To measure success in approximating human samples with virtual personas, we utilize the following metrics:
- Average Wasserstein distance (WD) between response distributions indicates representativeness
- Frobenius norm between correlation matrices serves as a consistency measure
- Cronbach’s alpha, providing an additional metric for internal consistency
Before analyzing virtual subjects, we estimate the lower bounds of each evaluation metric by dividing the human population into two equal groups randomly and calculating their metrics. We average values from 100 iterations to represent the lower-bound estimates.
Our findings consistently demonstrate that Anthology surpasses other conditioning methods across all metrics, for both the Llama-3-70B and the Mixtral-8x22B models. When contrasting two matching methods, the “greedy matching” approach typically exhibits better performance in average Wasserstein distance across all Waves.
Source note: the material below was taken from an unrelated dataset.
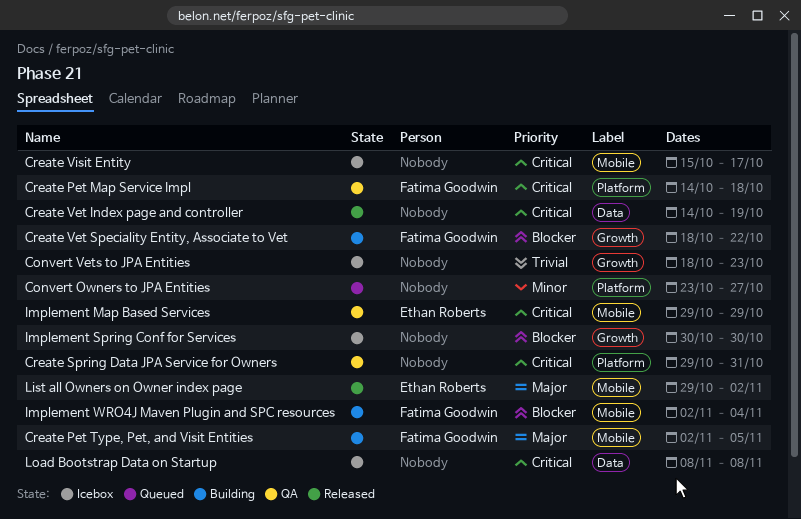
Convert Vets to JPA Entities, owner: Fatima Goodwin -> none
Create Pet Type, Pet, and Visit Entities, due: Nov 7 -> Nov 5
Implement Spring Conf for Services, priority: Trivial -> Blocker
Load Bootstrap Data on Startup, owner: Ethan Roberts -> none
We attribute variations in matching performance to the one-to-one correspondence condition of maximum weight matching alongside the limited virtual user pool. Specifically, weight assignment to matched virtual subjects in maximum weight matching tends to be lower than in greedy matching; this discrepancy can result in lower demographic similarity between matched human and virtual users, contrasting with the outcome from greedy matching. These results imply that the richness of the backstories generated enhances the complexity of responses compared to baseline methods.
Final Thoughts
Anthology presents a promising strategy in conditioning virtual personas within LLMs, potentially transforming user research, public opinion surveys, and additional social science fields by providing scalable, and occasionally ethical alternatives to traditional human surveys. However, despite its advantages, the application of Anthology in social sciences raises considerations concerning biases and privacy. As such, results derived from our method should be interpreted cautiously.
Looking ahead, we envision our approach benefiting from an expanded and varied set of backstories that display consistent life narratives of individuals. Additionally, future work could focus on facilitating free-form response generation to support more natural persona simulations beyond structured formats like multiple-choice surveys. Lastly, a thrilling avenue in the use of LLMs for behavioral studies would involve simulating long-term effects, allowing virtual personas to model and retrospectively analyze changes over time.
All these pathways present a multitude of technical challenges; we welcome individuals interested in collaboration or wishing to discuss our research further!